YOUR ASSIGNMENT: Select, from the data, each line where "macros" occurs.

Hardware project source files:

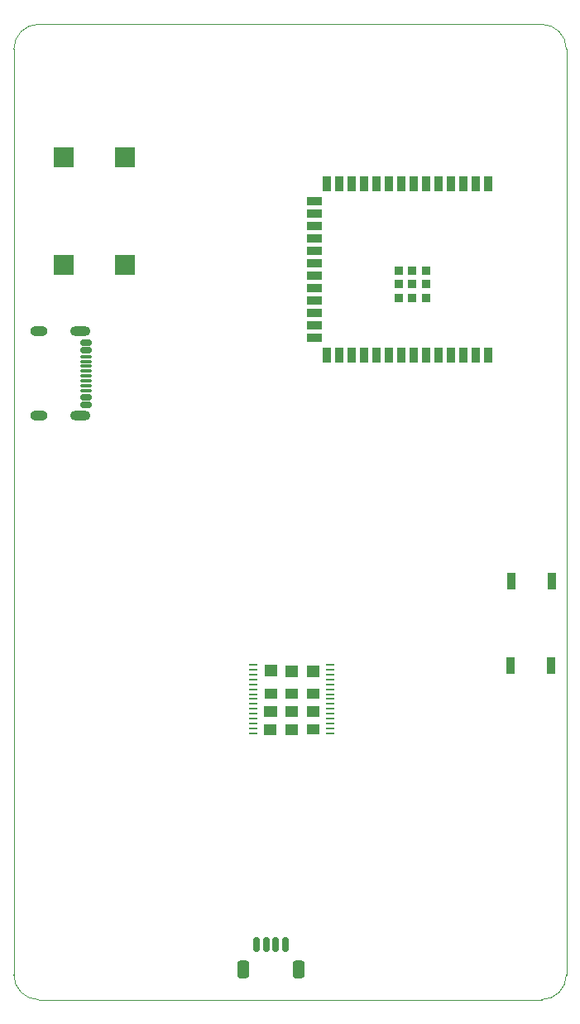
<source format=gbr>
%TF.GenerationSoftware,KiCad,Pcbnew,8.0.7*%
%TF.CreationDate,2025-01-27T23:16:30-05:00*%
%TF.ProjectId,bitaxeGamma,62697461-7865-4476-916d-6d612e6b6963,rev?*%
%TF.SameCoordinates,Original*%
%TF.FileFunction,Paste,Bot*%
%TF.FilePolarity,Positive*%
%FSLAX46Y46*%
G04 Gerber Fmt 4.6, Leading zero omitted, Abs format (unit mm)*
G04 Created by KiCad (PCBNEW 8.0.7) date 2025-01-27 23:16:30*
%MOMM*%
%LPD*%
G01*
G04 APERTURE LIST*
G04 Aperture macros list*
%AMRoundRect*
0 Rectangle with rounded corners*
0 $1 Rounding radius*
0 $2 $3 $4 $5 $6 $7 $8 $9 X,Y pos of 4 corners*
0 Add a 4 corners polygon primitive as box body*
4,1,4,$2,$3,$4,$5,$6,$7,$8,$9,$2,$3,0*
0 Add four circle primitives for the rounded corners*
1,1,$1+$1,$2,$3*
1,1,$1+$1,$4,$5*
1,1,$1+$1,$6,$7*
1,1,$1+$1,$8,$9*
0 Add four rect primitives between the rounded corners*
20,1,$1+$1,$2,$3,$4,$5,0*
20,1,$1+$1,$4,$5,$6,$7,0*
20,1,$1+$1,$6,$7,$8,$9,0*
20,1,$1+$1,$8,$9,$2,$3,0*%
G04 Aperture macros list end*
%ADD10C,0.001000*%
%ADD11RoundRect,0.150000X0.425000X-0.150000X0.425000X0.150000X-0.425000X0.150000X-0.425000X-0.150000X0*%
%ADD12RoundRect,0.075000X0.500000X-0.075000X0.500000X0.075000X-0.500000X0.075000X-0.500000X-0.075000X0*%
%ADD13O,1.800000X1.000000*%
%ADD14O,2.100000X1.000000*%
%ADD15R,0.900000X1.500000*%
%ADD16R,1.500000X0.900000*%
%ADD17R,0.900000X0.900000*%
%ADD18RoundRect,0.055250X0.340750X0.055250X-0.340750X0.055250X-0.340750X-0.055250X0.340750X-0.055250X0*%
%ADD19R,2.000000X2.000000*%
%ADD20R,0.900000X1.800000*%
%ADD21RoundRect,0.150000X-0.150000X-0.625000X0.150000X-0.625000X0.150000X0.625000X-0.150000X0.625000X0*%
%ADD22RoundRect,0.250000X-0.350000X-0.650000X0.350000X-0.650000X0.350000X0.650000X-0.350000X0.650000X0*%
%TA.AperFunction,Profile*%
%ADD23C,0.001000*%
%TD*%
G04 APERTURE END LIST*
%TO.C,U8*%
D10*
X104010562Y-119161000D02*
X102810562Y-119161000D01*
X102810562Y-120111000D01*
X104010562Y-120111000D01*
X104010562Y-119161000D01*
G36*
X104010562Y-119161000D02*
G01*
X102810562Y-119161000D01*
X102810562Y-120111000D01*
X104010562Y-120111000D01*
X104010562Y-119161000D01*
G37*
X104020562Y-117301000D02*
X102820562Y-117301000D01*
X102820562Y-118251000D01*
X104020562Y-118251000D01*
X104020562Y-117301000D01*
G36*
X104020562Y-117301000D02*
G01*
X102820562Y-117301000D01*
X102820562Y-118251000D01*
X104020562Y-118251000D01*
X104020562Y-117301000D01*
G37*
X104030562Y-113066000D02*
X102830562Y-113066000D01*
X102830562Y-114176000D01*
X104030562Y-114176000D01*
X104030562Y-113066000D01*
G36*
X104030562Y-113066000D02*
G01*
X102830562Y-113066000D01*
X102830562Y-114176000D01*
X104030562Y-114176000D01*
X104030562Y-113066000D01*
G37*
X104030562Y-115471000D02*
X102830562Y-115471000D01*
X102830562Y-116421000D01*
X104030562Y-116421000D01*
X104030562Y-115471000D01*
G36*
X104030562Y-115471000D02*
G01*
X102830562Y-115471000D01*
X102830562Y-116421000D01*
X104030562Y-116421000D01*
X104030562Y-115471000D01*
G37*
X106160562Y-119161000D02*
X104960562Y-119161000D01*
X104960562Y-120111000D01*
X106160562Y-120111000D01*
X106160562Y-119161000D01*
G36*
X106160562Y-119161000D02*
G01*
X104960562Y-119161000D01*
X104960562Y-120111000D01*
X106160562Y-120111000D01*
X106160562Y-119161000D01*
G37*
X106170562Y-117301000D02*
X104970562Y-117301000D01*
X104970562Y-118251000D01*
X106170562Y-118251000D01*
X106170562Y-117301000D01*
G36*
X106170562Y-117301000D02*
G01*
X104970562Y-117301000D01*
X104970562Y-118251000D01*
X106170562Y-118251000D01*
X106170562Y-117301000D01*
G37*
X106180562Y-115471000D02*
X104980562Y-115471000D01*
X104980562Y-116421000D01*
X106180562Y-116421000D01*
X106180562Y-115471000D01*
G36*
X106180562Y-115471000D02*
G01*
X104980562Y-115471000D01*
X104980562Y-116421000D01*
X106180562Y-116421000D01*
X106180562Y-115471000D01*
G37*
X106210562Y-113086000D02*
X105010562Y-113086000D01*
X105010562Y-114196000D01*
X106210562Y-114196000D01*
X106210562Y-113086000D01*
G36*
X106210562Y-113086000D02*
G01*
X105010562Y-113086000D01*
X105010562Y-114196000D01*
X106210562Y-114196000D01*
X106210562Y-113086000D01*
G37*
X108350562Y-113086000D02*
X107150562Y-113086000D01*
X107150562Y-114206000D01*
X108350562Y-114206000D01*
X108350562Y-113086000D01*
G36*
X108350562Y-113086000D02*
G01*
X107150562Y-113086000D01*
X107150562Y-114206000D01*
X108350562Y-114206000D01*
X108350562Y-113086000D01*
G37*
X108370562Y-119151000D02*
X107170562Y-119151000D01*
X107170562Y-120101000D01*
X108370562Y-120101000D01*
X108370562Y-119151000D01*
G36*
X108370562Y-119151000D02*
G01*
X107170562Y-119151000D01*
X107170562Y-120101000D01*
X108370562Y-120101000D01*
X108370562Y-119151000D01*
G37*
X108380562Y-117291000D02*
X107180562Y-117291000D01*
X107180562Y-118241000D01*
X108380562Y-118241000D01*
X108380562Y-117291000D01*
G36*
X108380562Y-117291000D02*
G01*
X107180562Y-117291000D01*
X107180562Y-118241000D01*
X108380562Y-118241000D01*
X108380562Y-117291000D01*
G37*
X108390562Y-115461000D02*
X107190562Y-115461000D01*
X107190562Y-116411000D01*
X108390562Y-116411000D01*
X108390562Y-115461000D01*
G36*
X108390562Y-115461000D02*
G01*
X107190562Y-115461000D01*
X107190562Y-116411000D01*
X108390562Y-116411000D01*
X108390562Y-115461000D01*
G37*
%TD*%
D11*
%TO.C,J5*%
X84545000Y-86460000D03*
X84545000Y-85660000D03*
D12*
X84545000Y-84510000D03*
X84545000Y-83510000D03*
X84545000Y-83010000D03*
X84545000Y-82010000D03*
D11*
X84545000Y-80060000D03*
X84545000Y-80860000D03*
D12*
X84545000Y-81510000D03*
X84545000Y-82510000D03*
X84545000Y-84010000D03*
X84545000Y-85010000D03*
D13*
X79790000Y-87580000D03*
D14*
X83970000Y-87580000D03*
D13*
X79790000Y-78940000D03*
D14*
X83970000Y-78940000D03*
%TD*%
D15*
%TO.C,U4*%
X125690000Y-81360000D03*
X124420000Y-81360000D03*
X123150000Y-81360000D03*
X121880000Y-81360000D03*
X120610000Y-81360000D03*
X119340000Y-81360000D03*
X118070000Y-81360000D03*
X116800000Y-81360000D03*
X115530000Y-81360000D03*
X114260000Y-81360000D03*
X112990000Y-81360000D03*
X111720000Y-81360000D03*
X110450000Y-81360000D03*
X109180000Y-81360000D03*
D16*
X107930000Y-79595000D03*
X107930000Y-78325000D03*
X107930000Y-77055000D03*
X107930000Y-75785000D03*
X107930000Y-74515000D03*
X107930000Y-73245000D03*
X107930000Y-71975000D03*
X107930000Y-70705000D03*
X107930000Y-69435000D03*
X107930000Y-68165000D03*
X107930000Y-66895000D03*
X107930000Y-65625000D03*
D15*
X109180000Y-63860000D03*
X110450000Y-63860000D03*
X111720000Y-63860000D03*
X112990000Y-63860000D03*
X114260000Y-63860000D03*
X115530000Y-63860000D03*
X116800000Y-63860000D03*
X118070000Y-63860000D03*
X119340000Y-63860000D03*
X120610000Y-63860000D03*
X121880000Y-63860000D03*
X123150000Y-63860000D03*
X124420000Y-63860000D03*
X125690000Y-63860000D03*
D17*
X116570000Y-75510000D03*
X117970000Y-75510000D03*
X119370000Y-75510000D03*
X116570000Y-74110000D03*
X117970000Y-74110000D03*
X119370000Y-74110000D03*
X116570000Y-72710000D03*
X117970000Y-72710000D03*
X119370000Y-72710000D03*
%TD*%
D18*
%TO.C,U8*%
X109526562Y-113032000D03*
X109526562Y-113534000D03*
X109526562Y-114036000D03*
X109526562Y-114538000D03*
X109526562Y-115040000D03*
X109526562Y-115542000D03*
X109526562Y-116044000D03*
X109526562Y-116546000D03*
X109526562Y-117048000D03*
X109526562Y-117550000D03*
X109526562Y-118052000D03*
X109526562Y-118554000D03*
X109526562Y-119056000D03*
X109526562Y-119558000D03*
X109526562Y-120060000D03*
X101694562Y-120060000D03*
X101694562Y-119558000D03*
X101694562Y-119056000D03*
X101694562Y-118554000D03*
X101694562Y-118052000D03*
X101694562Y-117550000D03*
X101694562Y-117048000D03*
X101694562Y-116546000D03*
X101694562Y-116044000D03*
X101694562Y-115542000D03*
X101694562Y-115040000D03*
X101694562Y-114538000D03*
X101694562Y-114036000D03*
X101694562Y-113534000D03*
X101694562Y-113032000D03*
%TD*%
D19*
%TO.C,J1*%
X82330000Y-72120000D03*
X88530000Y-72120000D03*
X82330000Y-61120000D03*
X88530000Y-61120000D03*
%TD*%
D20*
%TO.C,SW1*%
X132246000Y-104448000D03*
X128136000Y-104448000D03*
%TD*%
%TO.C,SW2*%
X132142000Y-113155000D03*
X128032000Y-113155000D03*
%TD*%
D21*
%TO.C,J7*%
X102000000Y-141675000D03*
X103000000Y-141675000D03*
X104000000Y-141675000D03*
X105000000Y-141675000D03*
D22*
X100700000Y-144200000D03*
X106300000Y-144200000D03*
%TD*%
D23*
X79729000Y-47522000D02*
X131192000Y-47522000D01*
X133732000Y-144744000D02*
G75*
G02*
X131192000Y-147284000I-2540000J0D01*
G01*
X131192000Y-47522000D02*
G75*
G02*
X133732000Y-50062000I0J-2540000D01*
G01*
X77189000Y-50062000D02*
G75*
G02*
X79729000Y-47522000I2540000J0D01*
G01*
X131192000Y-147284000D02*
X79729000Y-147284000D01*
X133732000Y-50062000D02*
X133732000Y-144744000D01*
X79729000Y-147284000D02*
G75*
G02*
X77189000Y-144744000I0J2540000D01*
G01*
X77189000Y-144744000D02*
X77189000Y-50062000D01*
M02*

</source>
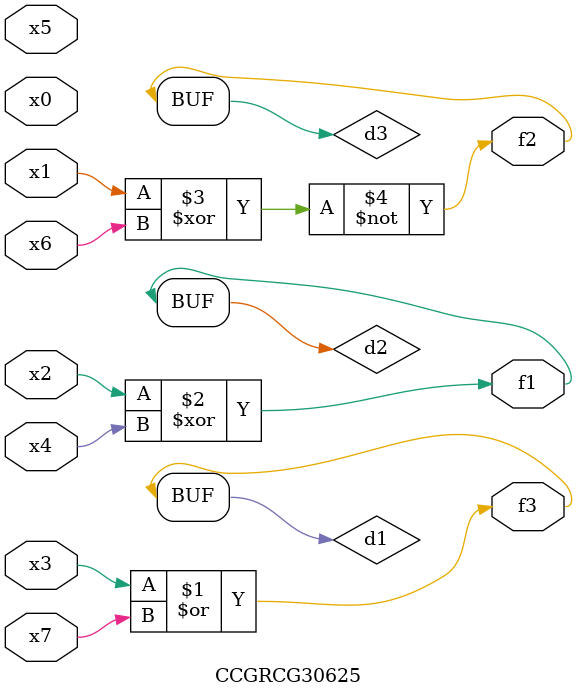
<source format=v>
module CCGRCG30625(
	input x0, x1, x2, x3, x4, x5, x6, x7,
	output f1, f2, f3
);

	wire d1, d2, d3;

	or (d1, x3, x7);
	xor (d2, x2, x4);
	xnor (d3, x1, x6);
	assign f1 = d2;
	assign f2 = d3;
	assign f3 = d1;
endmodule

</source>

ANSWER SPACE:
G04 Aperture macros list*
G04 Aperture macros list end*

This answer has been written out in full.